Monday, 27 March 2017

THE HIDDEN HAND (1942)

A few months after Warner Brothers released The Strange Case of Dr Rx, they gave audiences a better murder-mystery programmer with The Hidden Hand (1942), aided by dense Agatha Christie-style plotting and an elaborate game being played by its protagonist that lets the viewer in on the fun from the start. The 1934 stage play source Invitation to a Murder by Rufus King hints at the playful tone intended, and under director Benjamin Stoloff the workmanlike cast facilitate the step-by-step machinations without any distractingly bad performances cluttering its path.

Indeed, the film creates a good showcase for the eerie screen persona of Milton Parsons, a busy character actor of cadaverous build, eccentric manner and a beguilingly soothing voice reminiscent of Boris Karloff. Here, he plays escaped convict John Channing who returns to the family home assisted in his break-out by his sister Lorinda (Cecil Cunningham) who wants him to help her in a ruthless plan to test her avaricious relatives. She knows the unfeeling bunch are circling for her inheritance, so she has John pose as her butler while setting off a chain of events designed to have them cross and double-cross each other under her remote puppetry.

The two greedy couples are Walter and Rita (Roland Drew and Julie Bishop) plus Horace and Estelle (Tom Stevenson and Ruth Ford). Coincidentally, Ford was herself embroiled in a real-life familial inheritance squabble over the estate of her wealthy mother-in-law. By the time of her own death at 98 in 2009, Ford had amassed a personal wealth of ten million dollars and bequeathed the whole estate to her butler, snubbing her daughter and grand-children.

To balance the unapologetic avarice within her family, there is the goodness of Mary Winfield, Lorinda’s secretary, whom she intends to make her beneficiary, owing to her selfless loyalty and being the daughter of a past almost-husband of Lorinda. Mary’s similarly virtuous fiancĂ© is also Lorinda’s attorney Peter Thorne played by Craig Stevens who later achieved TV fame as private eye Peter Gunn.

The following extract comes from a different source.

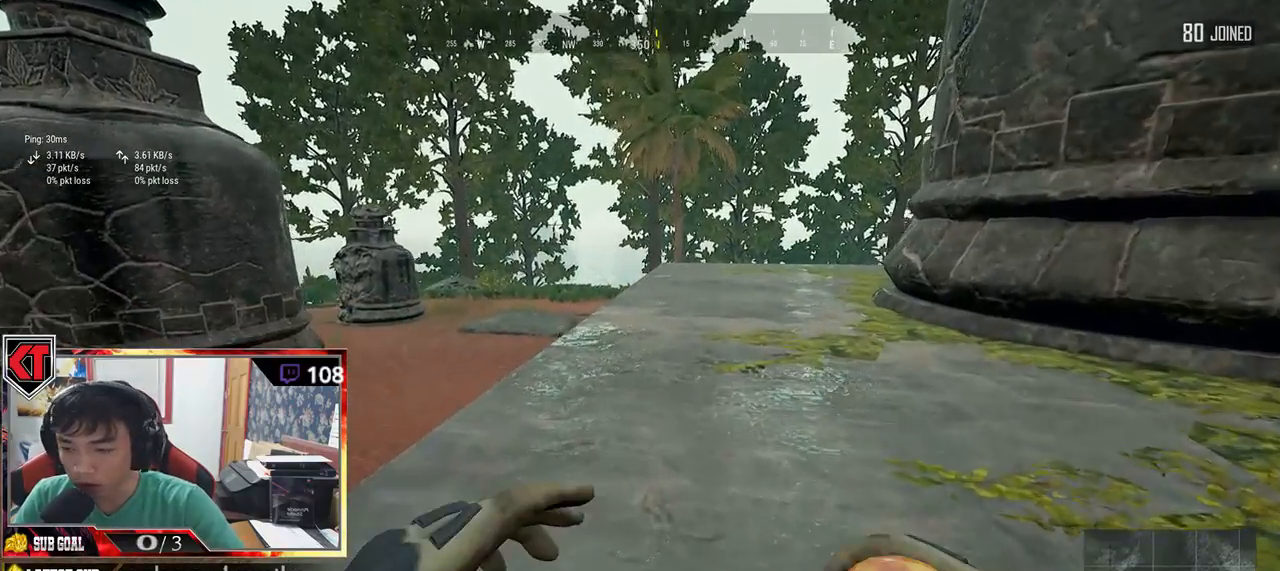
{"keys": ["w"], "mouse": [], "events": []}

Together they embody almost the only wholesome characters in the film, other than Willie Best’s chauffeur Eustis, another in his dispiriting gallery of cowardly comic relief subservient black employees, last seen in my review of The Strange Case of Dr Rx. Eustis may also be on hand to represent an everyman fear reaction to the murders and menace since the grasping family members are too greedy to ever be scared by the unfolding horror.

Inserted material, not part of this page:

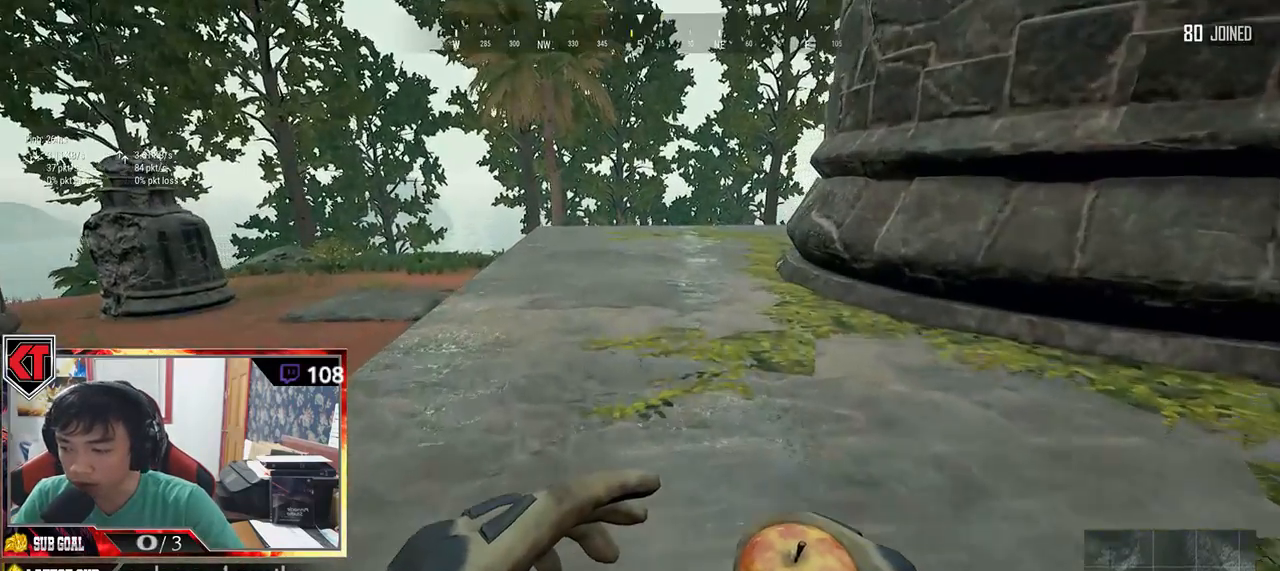
{"keys": ["w"], "mouse": [], "events": [[183, "space", "down"], [383, "space", "up"]]}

To crank up the greed incentive amongst her clan, Lorinda drops in various clues and temptations. John leaves a paper on the stairs to be found by their Chinese cook Mallo (Kam Tong) describing the combination of the clock hands needed to release the key to a treasure chest Lorinda has secreted in the house. She also enlists her corrupt doctor nephew Lawrence (Frank Wilcox) to drug her with a suspended animation serum and provide a full burial ceremony before reviving her with an antidote, in return for a quarter of her estate. Having wound up the mechanism, Lorinda’s macabre mind relishes the impending feeding frenzy: “You know, it gives me a thrill to know I’m going to die tonight”. The thread of Channing insanity clearly doesn’t just run through the male line.

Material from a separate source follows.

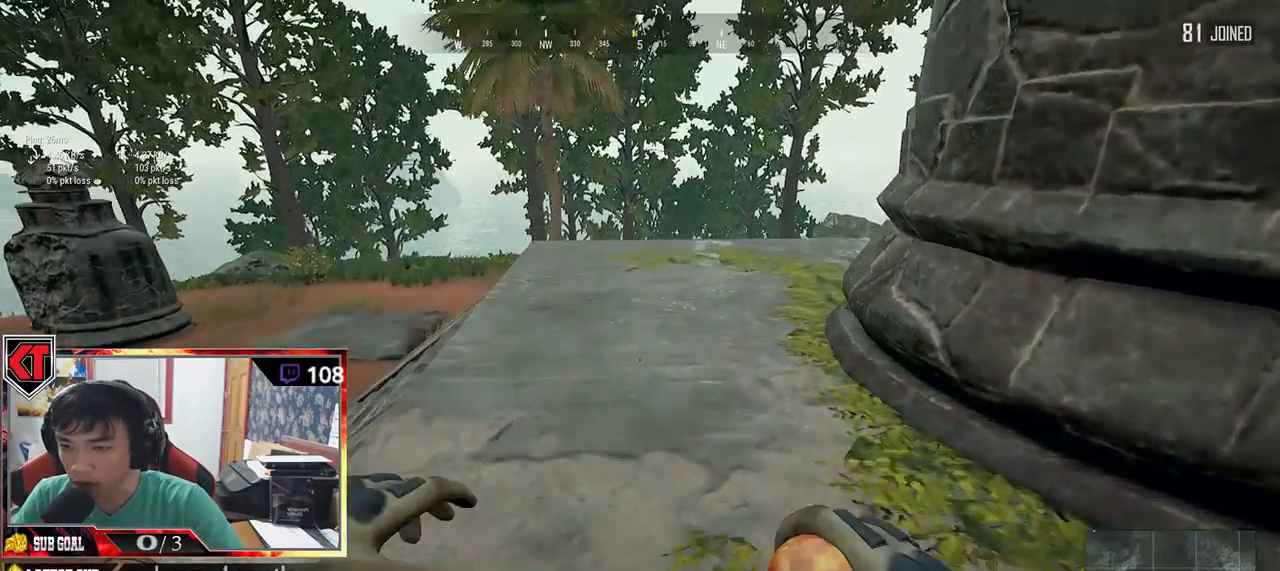
{"keys": ["w"], "mouse": [], "events": []}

Along the way to Lorinda’s staged death, she fakes nearly becoming victim to a falling plant-pot and has her beloved raven Mr Poe poisoned (a little name-check for writer Edgar Allen Poe’s titular haunting bird). After she is apparently killed the same way, Lawrence opts to let his aunt stay dead since he benefits anyway, not realising she was testing him as well. The crafty matriarch seems to have considered every eventuality – except for John’s coveting of Mary. “So lovely, so delicate, so dainty” he drools.

A recorded disc of Lorinda reading out her will allocation then causes the relatives to form an uneasy alliance in pursuit of the remaining quarter of her inheritance. The pacing increases and a body count is entertainingly racked up: the nurse is strangled by John and Mallo becomes the first victim of a trap-door activated by the clock combination that sends each one plummeting into the flowing river under the house. The bulldog-faced cops arrive as Lorinda emerges not only as a frighteningly effective planner but also a capable murderess in person, shooting her traitorous nephew in cold blood. She is undone though by the weakness of her genuine care for Mary, which forces her to reveal she is still alive when Mary almost triggers the trap-door to her own doom. It’s hard to argue with her defence to the cops that “…all I did was rid the world of a few abnormals”, even though she is evidently a pretty lethal one herself.


The Hidden Hand is a spirited B-movie of undemanding fun that wears its scheming silliness with confidence.